__TASK DETAILS__.
Extend the passage below on the Canaanite woman's plea for healing, starting right after its final sentence.

__DOCUMENT EXCERPT__.
'''

Two of them involve two blind men – so four blind men in total – and the third is a father who advocates for his epileptic son.  In each of these four stories, the ones-seeking-healing enter the story with the same line: Lord, have mercy!  And they all do so with equal gusto and persistence, for they are portrayed as speaking this line, “Lord, have mercy,” while “crying loudly,” or “shouting” or jostling through a crowd.  All, inevitably, find healing in Jesus’ response.

But the Canaanite woman’s story diverges here.  The first distinction is that while all experience some level of marginalization because of being affected by illness, the Canaanite woman has two additional stigmas. She’s a woman, of course, an unfortunate gender in that context. And the fact that she makes herself known in public through shouting is serious faux pas.

And, she’s Canaanite. The ethnic backgrounds of the others are not mentioned, from which we can infer that the men were Jewish.  She’s a woman…from the wrong tribe.  So the first divergence is that she should not be there; or, if she’s going to be there, she should know her place and stay in the background.

'''

__RECORDS SHOWN__.
'''

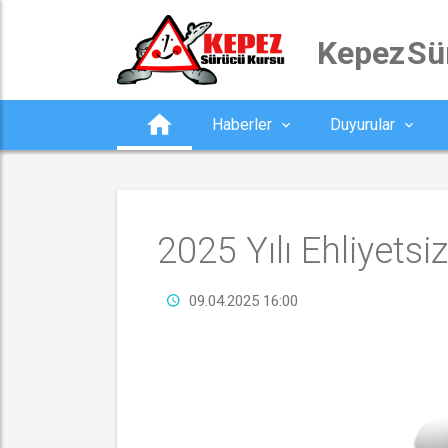
 Kepez S
Haberler
Duyurular
2025 Yılı Ehliyets
09.04.2025 16:00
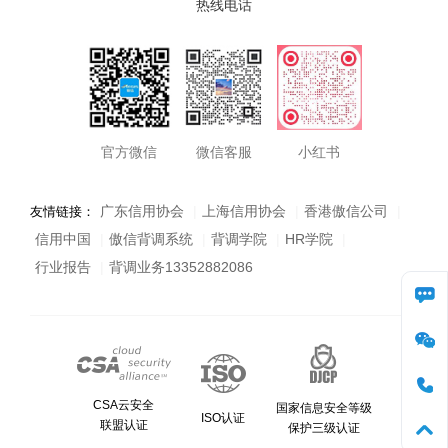
热线电话
小红书
官方微信
微信客服
广东信用协会
|
上海信用协会
|
香港傲信公司
|
友情链接：
信用中国
|
傲信背调系统
|
背调学院
|
HR学院
|
行业报告
|
背调业务13352882086
咨询
微信
CSA云安全
国家信息安全等级
电话
ISO认证
联盟认证
保护三级认证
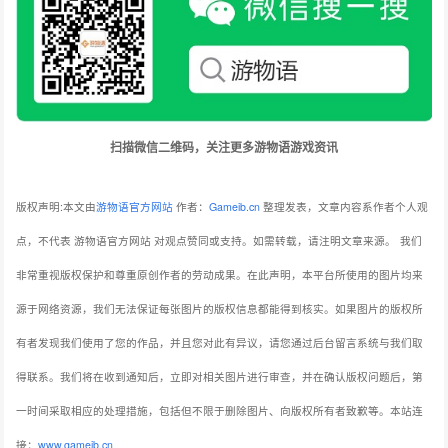
扫描微信二维码，关注更多游物语游戏资讯
版权声明:本文由
游物语官方网站
作者：
Gameib.cn
整理发表，文章内容系作者个人观
点，不代表 游物语官方网站 对观点赞同或支持。如需转载，请注明文章来源。
我们
非常重视版权保护和尊重原创作者的劳动成果。在此声明，本平台所使用的图片均来
源于网络资源，我们无法保证每张图片的版权信息都能得到核实。如果图片的版权所
有者发现我们使用了您的作品，并且您对此有异议，请您通过后台留言系统与我们取
得联系。我们将在收到通知后，立即对相关图片进行审查，并在确认版权问题后，第
一时间采取相应的处理措施，包括但不限于删除图片、向版权所有者致歉等。本站连
接：
www.gameib.cn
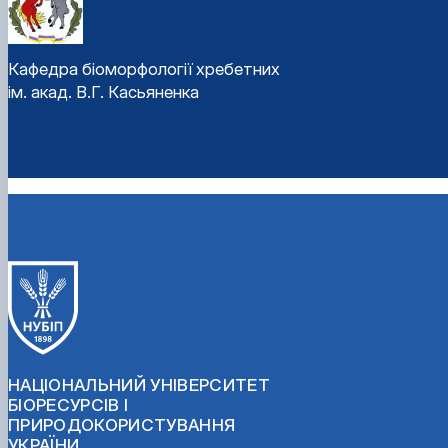
Кафедра біоморфології хребетних
ім. акад. В.Г. Касьяненка
НАЦІОНАЛЬНИЙ УНІВЕРСИТЕТ
БІОРЕСУРСІВ І
ПРИРОДОКОРИСТУВАННЯ
УКРАЇНИ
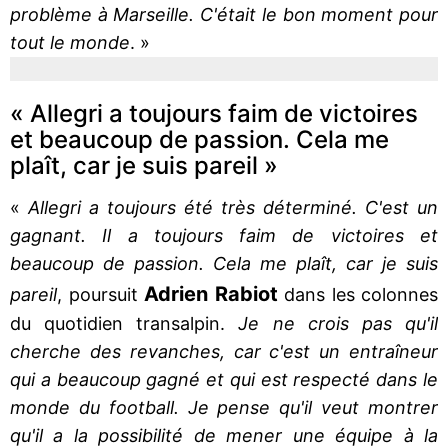
problème à Marseille. C'était le bon moment pour
tout le monde
. »
« Allegri a toujours faim de victoires
et beaucoup de passion. Cela me
plaît, car je suis pareil »
«
Allegri a toujours été très déterminé. C'est un
gagnant. Il a toujours faim de victoires et
beaucoup de passion. Cela me plaît, car je suis
Adrien Rabiot
pareil
, poursuit
dans les colonnes
du quotidien transalpin.
Je ne crois pas qu'il
cherche des revanches, car c'est un entraîneur
qui a beaucoup gagné et qui est respecté dans le
monde du football. Je pense qu'il veut montrer
qu'il a la possibilité de mener une équipe à la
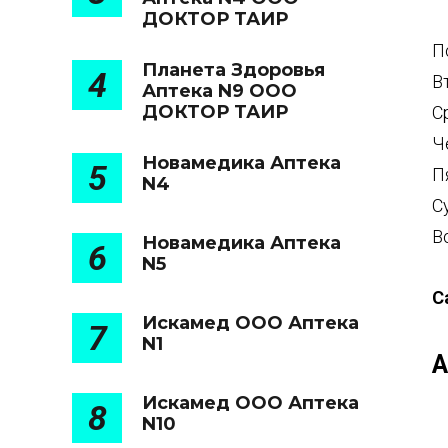
ДОКТОР ТАИР
П
Планета Здоровья
4
В
Аптека N9 ООО
ДОКТОР ТАИР
С
Ч
Новамедика Аптека
5
П
N4
С
В
Новамедика Аптека
6
N5
С
Искамед ООО Аптека
7
N1
А
Искамед ООО Аптека
8
N10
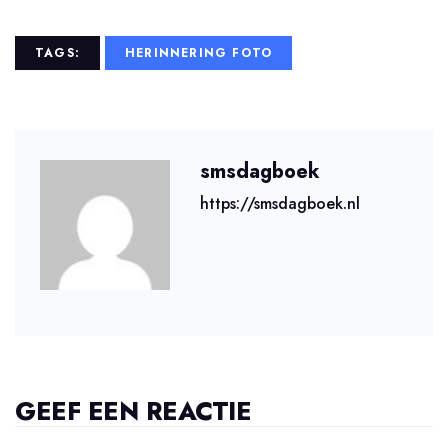
TAGS:
HERINNERING FOTO
smsdagboek
https://smsdagboek.nl
GEEF EEN REACTIE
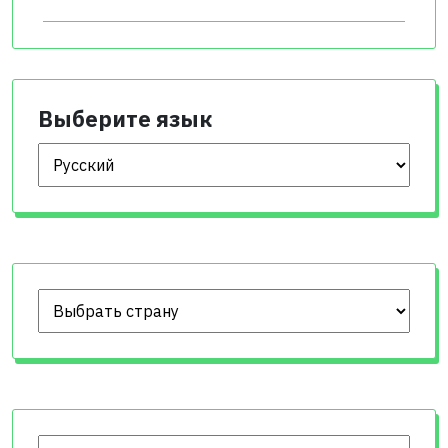
Выберите язык
Выберите язык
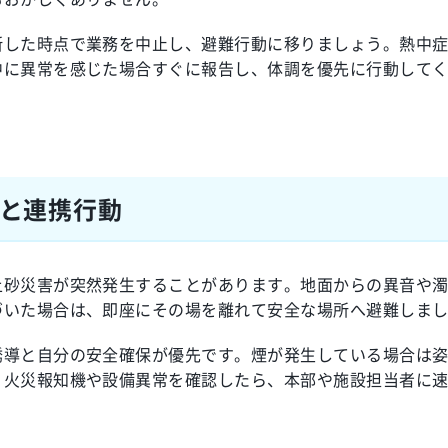
断した時点で業務を中止し、避難行動に移りましょう。熱中
中に異常を感じた場合すぐに報告し、体調を優先に行動して
と連携行動
土砂災害が突然発生することがあります。地面からの異音や
づいた場合は、即座にその場を離れて安全な場所へ避難しま
誘導と自分の安全確保が優先です。煙が発生している場合は
。火災報知機や設備異常を確認したら、本部や施設担当者に
。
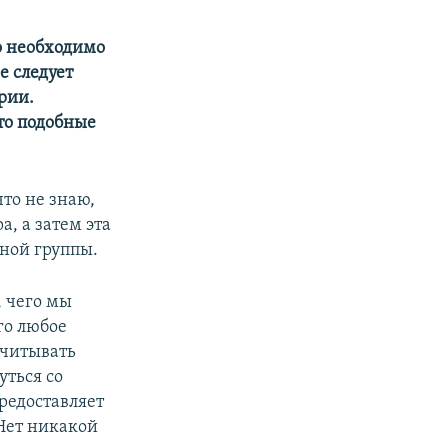
о необходимо
е следует
рии.
то подобные
что не знаю,
, а затем эта
ьной группы.
, чего мы
го любое
учитывать
уться со
редоставляет
"Нет никакой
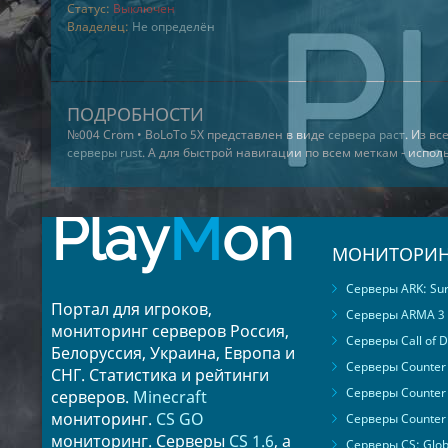
Статус:
Выключен
Владелец:
Не определён
ПОДРОБНОСТИ
№004 Crom • BoLoTo 5X представлен в виде
сервера раст
. Из в
серверы rust
. А для быстрой навигации по всем меткам - испо
Play
M
on
МОНИТОРИН
Серверы ARK: Surv
Портал для игроков,
Серверы ARMA 3
мониторинг серверов Россия,
Серверы Call of D
Белоруссия, Украина, Европа и
Серверы Counter S
СНГ. Статистика и рейтинги
Серверы Counter 
серверов.
Minecraft
мониторинг.
CS GO
Серверы Counter 
мониторинг. Серверы
CS 1.6
, а
Серверы CS: Glob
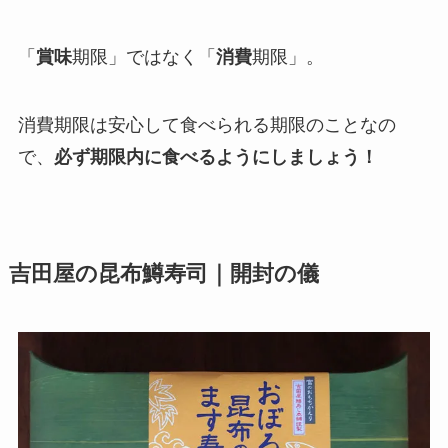
「
賞味
期限」ではなく「
消費
期限」。
消費期限は安心して食べられる期限のことなの
で、
必ず期限内に食べるようにしましょう！
吉田屋の昆布鱒寿司｜開封の儀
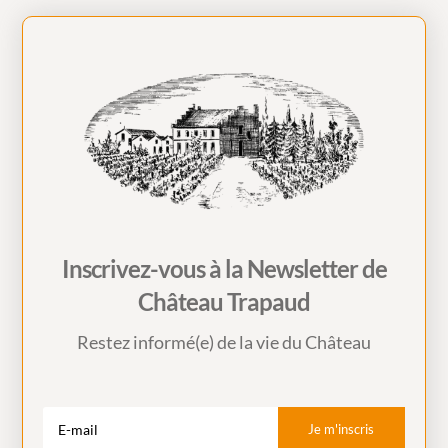
Inscrivez-vous à la Newsletter de
Château Trapaud
Restez informé(e) de la vie du Château
Je m'inscris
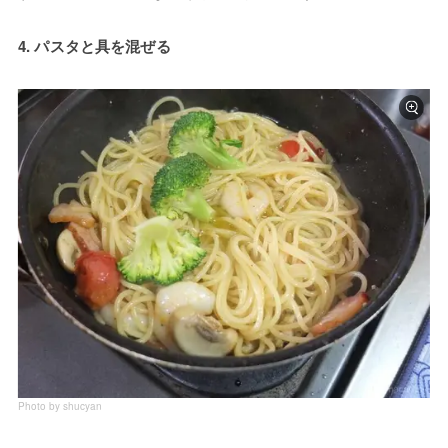
4. パスタと具を混ぜる
Photo by shucyan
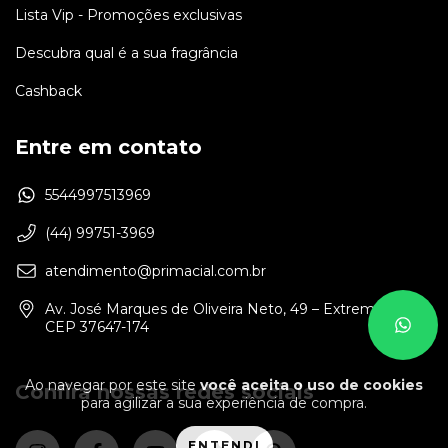
Lista Vip - Promoções exclusivas
Descubra qual é a sua fragrância
Cashback
Entre em contato
5544997513969
(44) 99751-3969
atendimento@primacial.com.br
Av. José Marques de Oliveira Neto, 49 – Extrema/MG –
CEP 37647-174
Ao navegar por este site
você aceita o uso de cookies
Confira nossas redes sociais
para agilizar a sua experiência de compra.
ENTENDI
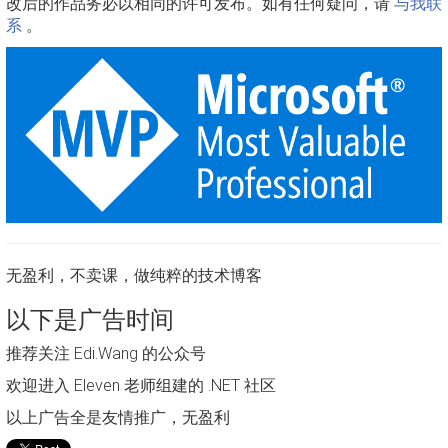
改后的作品务必以相同的许可发布。如有任何疑问，请
与我联
系
。
无盈利，不卖课，做纯粹的技术博客
以下是广告时间
推荐关注 Edi.Wang 的公众号
欢迎进入 Eleven 老师组建的 .NET 社区
以上广告全是友情推广，无盈利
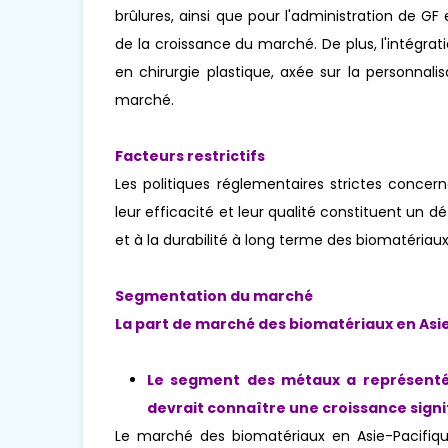
brûlures, ainsi que pour l'administration de GF 
de la croissance du marché. De plus, l'intégr
en chirurgie plastique, axée sur la personnali
marché.
Facteurs restrictifs
Les politiques réglementaires strictes concern
leur efficacité et leur qualité constituent un 
et à la durabilité à long terme des biomatériau
Segmentation du marché
La part de marché des biomatériaux en Asie-
Le segment
des métaux a représenté 
devrait connaître une croissance signif
Le marché des biomatériaux en Asie-Pacifiqu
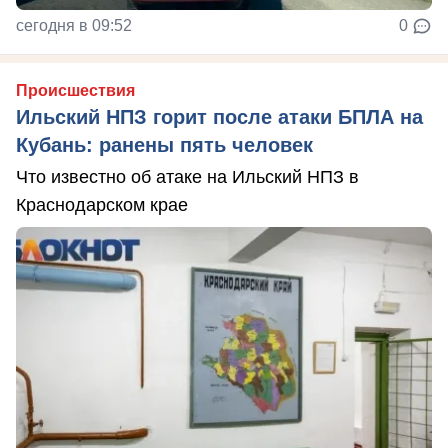
сегодня в 09:52
0
Происшествия
Ильский НПЗ горит после атаки БПЛА на
Кубань: ранены пять человек
Что известно об атаке на Ильский НПЗ в
Краснодарском крае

'''

__TASK RESULT__.
The other detail that is unique is that she is the only one who meets resistance from Jesus and the disciples when she cries out for mercy.  The disciples–silent in the other three stories–openly voice their desire for her to shut up and go away.  Not only is her voice not welcome, but they also want her to leave.  Jesus also puts up a barrier for healing that he does not construct for the others.

She did nothing different from the others who approached Jesus for healing, crying out, “Lord, have mercy!”  Yet she encounters resistance.  The relevance of how this still plays out today–even at the highest rungs of social and political power–should not be overlooked.

The “Foreigner” of Isaiah
Commentaries pitch a variety of hypotheses on what is happening between the Canaanite woman and Jesus.  In drawing in Isaiah 56, my sense is that the Canaanite woman is the example par excellence of the “foreigner” in Isaiah 56, whom God has committed to “gather in.”  Her body and her embodiment of covenant faithfulness bridge the good news of the Hebrew Scriptures and Jesus’ teaching.

Hear again the words of Isaiah 56:6-7:

And the foreigners who join themselves to me,
Ministering to me,
Loving the name of YHWH and worshipping me–
All who observe the Sabbath and do not profane it,
And cling to my Covenant–
These I will bring to my holy mountain
And make them joyful in my house of prayer.
Their burnt offerings and their sacrifices
Will be acceptable on my altar

The Canaanite woman persistently joins herself to the Son of David, who shares Canaanite blood with her through their common foremothers Tamar, Rahab, and Ruth.  She ministers to Jesus with her wisdom and tenacity, acknowledging Jesus’ authority, and throws herself at Jesus’ feet like a servant.

She is committed, in her own way, to the law of the Sabbath, setting aside her daily labors to seek restoration, renewal, and healing for those in her care. The desire of her heart is a worthy offering.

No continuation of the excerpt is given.